「……わか……た」
気のせいかと思う程小さな声が聞こえて、足音が急に遠ざかっていくのが分かった。
いやいや、なにわかってんの? わかってないだろお前!
「ばいばーい」
あっかるい声でサヨナラを告げる新庄の声。遠くはなれていく足音から察するに、彼女には聞こえていないだろう。
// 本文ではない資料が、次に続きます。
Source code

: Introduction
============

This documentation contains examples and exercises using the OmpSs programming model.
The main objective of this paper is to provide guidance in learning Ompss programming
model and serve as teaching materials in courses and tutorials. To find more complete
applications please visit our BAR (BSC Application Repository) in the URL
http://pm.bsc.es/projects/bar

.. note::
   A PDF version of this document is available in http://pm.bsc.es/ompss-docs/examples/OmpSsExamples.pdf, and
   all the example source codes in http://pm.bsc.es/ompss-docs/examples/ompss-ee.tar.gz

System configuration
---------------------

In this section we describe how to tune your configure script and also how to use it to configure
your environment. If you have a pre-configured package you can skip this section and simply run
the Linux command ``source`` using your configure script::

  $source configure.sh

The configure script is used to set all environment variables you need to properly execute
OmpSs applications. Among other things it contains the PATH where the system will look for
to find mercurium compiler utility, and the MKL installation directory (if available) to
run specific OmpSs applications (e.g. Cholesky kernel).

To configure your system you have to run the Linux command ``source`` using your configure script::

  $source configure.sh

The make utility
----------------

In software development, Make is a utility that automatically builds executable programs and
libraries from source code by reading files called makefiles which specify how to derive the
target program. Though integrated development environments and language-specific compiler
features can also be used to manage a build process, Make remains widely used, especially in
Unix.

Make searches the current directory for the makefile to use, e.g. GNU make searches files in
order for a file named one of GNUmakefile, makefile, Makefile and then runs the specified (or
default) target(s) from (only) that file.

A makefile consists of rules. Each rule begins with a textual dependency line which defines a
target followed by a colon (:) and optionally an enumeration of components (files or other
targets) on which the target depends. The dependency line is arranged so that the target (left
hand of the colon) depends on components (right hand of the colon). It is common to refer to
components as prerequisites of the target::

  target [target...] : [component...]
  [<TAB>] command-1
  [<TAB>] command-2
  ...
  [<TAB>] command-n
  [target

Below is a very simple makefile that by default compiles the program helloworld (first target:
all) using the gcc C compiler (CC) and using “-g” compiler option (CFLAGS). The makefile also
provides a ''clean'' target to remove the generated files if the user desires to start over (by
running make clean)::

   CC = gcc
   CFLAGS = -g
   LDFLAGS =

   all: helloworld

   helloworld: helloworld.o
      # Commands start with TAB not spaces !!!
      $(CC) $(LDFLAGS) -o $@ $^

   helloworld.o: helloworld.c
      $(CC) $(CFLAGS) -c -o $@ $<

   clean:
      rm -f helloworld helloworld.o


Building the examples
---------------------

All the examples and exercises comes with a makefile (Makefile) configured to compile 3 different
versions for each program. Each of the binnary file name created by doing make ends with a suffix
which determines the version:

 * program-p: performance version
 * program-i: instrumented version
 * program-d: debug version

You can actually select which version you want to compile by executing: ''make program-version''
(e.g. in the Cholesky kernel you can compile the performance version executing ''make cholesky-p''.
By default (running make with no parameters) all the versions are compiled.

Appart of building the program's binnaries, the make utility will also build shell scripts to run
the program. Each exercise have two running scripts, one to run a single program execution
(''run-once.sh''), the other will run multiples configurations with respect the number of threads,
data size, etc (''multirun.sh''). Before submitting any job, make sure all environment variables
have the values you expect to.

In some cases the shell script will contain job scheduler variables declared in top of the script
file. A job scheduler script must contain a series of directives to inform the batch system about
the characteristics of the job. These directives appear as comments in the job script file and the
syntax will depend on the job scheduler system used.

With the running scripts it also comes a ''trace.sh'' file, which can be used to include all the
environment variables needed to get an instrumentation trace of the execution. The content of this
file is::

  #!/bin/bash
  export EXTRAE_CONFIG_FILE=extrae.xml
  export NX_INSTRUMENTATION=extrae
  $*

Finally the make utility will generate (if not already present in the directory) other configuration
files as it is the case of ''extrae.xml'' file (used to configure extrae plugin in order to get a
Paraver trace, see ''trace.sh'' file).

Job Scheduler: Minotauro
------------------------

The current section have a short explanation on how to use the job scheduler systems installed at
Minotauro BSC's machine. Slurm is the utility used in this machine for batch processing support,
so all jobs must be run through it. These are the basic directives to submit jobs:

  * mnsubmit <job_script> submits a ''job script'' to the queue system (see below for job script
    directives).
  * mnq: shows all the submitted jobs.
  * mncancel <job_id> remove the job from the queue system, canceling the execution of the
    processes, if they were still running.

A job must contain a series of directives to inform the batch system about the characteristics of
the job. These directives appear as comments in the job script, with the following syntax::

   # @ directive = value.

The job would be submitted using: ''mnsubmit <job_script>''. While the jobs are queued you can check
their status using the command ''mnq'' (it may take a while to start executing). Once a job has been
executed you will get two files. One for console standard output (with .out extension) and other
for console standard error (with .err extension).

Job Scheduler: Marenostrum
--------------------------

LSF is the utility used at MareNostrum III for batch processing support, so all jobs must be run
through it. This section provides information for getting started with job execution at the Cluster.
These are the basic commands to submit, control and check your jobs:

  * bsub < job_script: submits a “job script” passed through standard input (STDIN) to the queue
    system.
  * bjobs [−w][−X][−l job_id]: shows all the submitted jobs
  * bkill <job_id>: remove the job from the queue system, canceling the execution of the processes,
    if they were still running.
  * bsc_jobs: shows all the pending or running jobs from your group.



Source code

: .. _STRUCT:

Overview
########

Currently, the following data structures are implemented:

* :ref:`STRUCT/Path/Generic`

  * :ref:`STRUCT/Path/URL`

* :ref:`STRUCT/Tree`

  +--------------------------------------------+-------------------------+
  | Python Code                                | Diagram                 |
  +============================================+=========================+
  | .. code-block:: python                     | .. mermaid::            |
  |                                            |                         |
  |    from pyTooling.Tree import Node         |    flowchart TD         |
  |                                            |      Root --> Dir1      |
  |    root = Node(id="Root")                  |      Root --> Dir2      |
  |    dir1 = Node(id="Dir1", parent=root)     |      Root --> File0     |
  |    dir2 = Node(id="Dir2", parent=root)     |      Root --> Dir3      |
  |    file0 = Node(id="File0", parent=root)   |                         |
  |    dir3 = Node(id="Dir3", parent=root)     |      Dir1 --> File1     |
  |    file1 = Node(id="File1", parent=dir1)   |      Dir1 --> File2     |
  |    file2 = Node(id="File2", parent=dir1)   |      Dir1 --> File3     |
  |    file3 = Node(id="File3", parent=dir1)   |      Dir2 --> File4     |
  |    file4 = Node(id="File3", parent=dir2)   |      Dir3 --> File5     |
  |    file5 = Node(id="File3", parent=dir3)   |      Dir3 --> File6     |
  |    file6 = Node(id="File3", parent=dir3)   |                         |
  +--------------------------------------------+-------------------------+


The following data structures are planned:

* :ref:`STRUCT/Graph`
ああ、こいつは彼女に対して今、なにも感じていない。あれだけ傷つけて、泣かれても。むしろ楽しんでいるようにさえ思う。マジでなんなのこの人。人? ケモノ? 鬼?
——っていうか!
「……ちょ! 離せ! 死ぬ! げっほ! がほぐほ!」
「うっわ、きったねえな。あーもう俺の制服汚れた」
誰のせいだ誰の!
するっと力がゆるんだ瞬間にぷぱーっと酸素を求める私に、新庄は気にもしないで制服を払う。
昨日のアイスをべっとりつけてやりてえ。
「あんった……けほっ……ほんっと最低だね」
「褒め言葉?」
褒めてるわけないだろうが。
「よくもまああんな嘘つくね……傷つけたいだけのためでしょう……私に密着してまで」
私の言葉に、新庄は“よくわかったね”とでも言いたげに笑った。
他に言い方はいくらでもあったはずだ。彼女を傷つけないのは無理でも、出来るだけ傷つけずに納得して別れる方法もあったんじゃないかと思う。
でも、こいつはそれをしなかった。わざと。
そしてなにより傷つける方法を選んだ。
私を使って、お前なんかもういらないのだと言いたげに。
それを、心の底から楽しみながら。
「最後の、あいつの顔だけは——……ちょっとよかったけどな」
本当に……なにを考えて、今、そんなにも満たされた顔をしてるのだろう。
脳みそがどんな作りになっているのか、頭を割って見てみたい。